CRM vendor shuts down application hosting venture

Users renting customer relationship management (CRM) applications from embattled software vendor Kana Communications Inc. have a month to find a new hosting firm.

Redwood City, Calif.-based Kana confirmed this week that it is pulling the plug on its application service provider (ASP) venture, dubbed Kana Online, and turning that unit's 50 customers over to business partners or other third parties. Kana Online will cease operations by the end of next month, the company said.

The plan to shut down the ASP unit follows last month's announcement of a merger deal between Kana and Menlo Park, Calif.-based Broadbase Software Inc., another struggling software vendor. It also comes in the wake of a 20 percent workforce reduction and the hiring of a new CEO by Kana earlier this year.

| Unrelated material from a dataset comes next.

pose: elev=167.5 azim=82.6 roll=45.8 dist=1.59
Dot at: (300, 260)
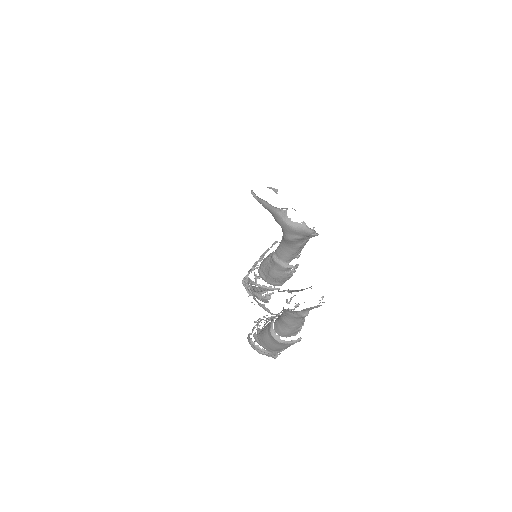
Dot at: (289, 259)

While Kana has reported two straight losses, including a whopping US$752.9 million first-quarter deficit on revenue of $24.2 million, company officials said the ASP operation isn't being closed for financial reasons. Kana Online was profitable, according to Michael Bettua, Kana's vice president of marketing. But, he added, the company's business model has changed in the two years since the ASP unit was launched, originally as a simple e-mail response system.

Bettua said Kana is now targeting more enterprise-level users than it was at that time, a strategy that doesn't lend itself to the ASP model. Kana Online initially "was designed for upstart dot-com companies that didn't have the cash to [install software themselves] and wanted it quickly up and running," he said.

Some larger users looking to avoid a large capital outlay for CRM applications also turned to Kana Online. But with Kana also busy with the Broadbase merger and an earlier acquisition of Silknet Software Inc. in Manchester, N.H., Bettua said the ASP venture had become a distraction from the company's core business of developing and selling software.

Kana executives decided it made more sense to shift application hosting responsibilities "to companies that focus on [being ASPs]," Bettua said. He added that the ASPs that take over the hosting business won't necessarily charge more for the service than Kana Online had been.

Steve Bonadio, an analyst at Meta Group Inc. in Stamford, Conn., said the planned shutdown wasn't a big shock. "Kana has a huge amount of work ahead of it," including the completion of the Broadbase deal and a planned retooling of its entire application suite, Bonadio said. To do all that and continue running Kana Online would be "very difficult," he added.